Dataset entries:
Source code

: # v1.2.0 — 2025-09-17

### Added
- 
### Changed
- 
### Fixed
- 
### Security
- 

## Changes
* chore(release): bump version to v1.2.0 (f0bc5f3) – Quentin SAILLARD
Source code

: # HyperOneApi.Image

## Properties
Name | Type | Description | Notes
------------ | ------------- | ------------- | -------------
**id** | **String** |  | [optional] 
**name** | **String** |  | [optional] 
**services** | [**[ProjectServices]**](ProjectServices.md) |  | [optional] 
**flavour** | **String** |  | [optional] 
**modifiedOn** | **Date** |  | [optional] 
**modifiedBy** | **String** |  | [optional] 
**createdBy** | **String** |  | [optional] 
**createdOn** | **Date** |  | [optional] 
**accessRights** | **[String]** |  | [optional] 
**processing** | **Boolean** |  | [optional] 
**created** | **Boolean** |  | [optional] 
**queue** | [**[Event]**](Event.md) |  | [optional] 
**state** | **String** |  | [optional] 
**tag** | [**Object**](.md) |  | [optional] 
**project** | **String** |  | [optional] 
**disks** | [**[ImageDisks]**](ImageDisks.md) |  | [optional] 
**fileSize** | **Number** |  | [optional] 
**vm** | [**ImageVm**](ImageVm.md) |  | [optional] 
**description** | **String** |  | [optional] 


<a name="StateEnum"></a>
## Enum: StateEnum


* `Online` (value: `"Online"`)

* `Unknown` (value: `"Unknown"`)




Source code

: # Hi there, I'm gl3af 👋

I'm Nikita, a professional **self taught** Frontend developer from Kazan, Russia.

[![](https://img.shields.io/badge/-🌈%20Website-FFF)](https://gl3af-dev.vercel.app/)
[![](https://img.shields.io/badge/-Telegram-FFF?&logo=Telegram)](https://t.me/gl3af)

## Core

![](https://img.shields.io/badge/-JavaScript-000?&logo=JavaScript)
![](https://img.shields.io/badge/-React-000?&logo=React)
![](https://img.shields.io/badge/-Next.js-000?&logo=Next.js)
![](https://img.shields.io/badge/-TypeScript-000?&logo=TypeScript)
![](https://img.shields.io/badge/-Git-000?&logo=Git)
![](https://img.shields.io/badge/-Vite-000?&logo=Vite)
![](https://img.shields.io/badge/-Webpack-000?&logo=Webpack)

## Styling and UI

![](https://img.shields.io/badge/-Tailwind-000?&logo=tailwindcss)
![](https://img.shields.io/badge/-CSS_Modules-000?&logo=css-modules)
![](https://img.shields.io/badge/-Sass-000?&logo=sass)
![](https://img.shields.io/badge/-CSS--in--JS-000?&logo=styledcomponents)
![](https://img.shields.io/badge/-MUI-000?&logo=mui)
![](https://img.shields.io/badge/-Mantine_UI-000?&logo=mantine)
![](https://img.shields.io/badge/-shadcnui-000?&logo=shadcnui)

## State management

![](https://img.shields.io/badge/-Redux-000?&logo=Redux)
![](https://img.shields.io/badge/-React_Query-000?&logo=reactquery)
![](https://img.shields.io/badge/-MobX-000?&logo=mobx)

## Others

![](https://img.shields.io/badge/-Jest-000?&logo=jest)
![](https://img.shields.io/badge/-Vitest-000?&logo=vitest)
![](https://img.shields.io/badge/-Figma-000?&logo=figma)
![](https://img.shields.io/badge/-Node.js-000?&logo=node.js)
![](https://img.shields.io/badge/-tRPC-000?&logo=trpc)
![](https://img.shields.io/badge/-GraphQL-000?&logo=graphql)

### Prompt
Filter the lines above so that only those with the string "Date" remain, then copy them.

### Response to the task
**modifiedOn** | **Date** |  | [optional] 
**createdOn** | **Date** |  | [optional] 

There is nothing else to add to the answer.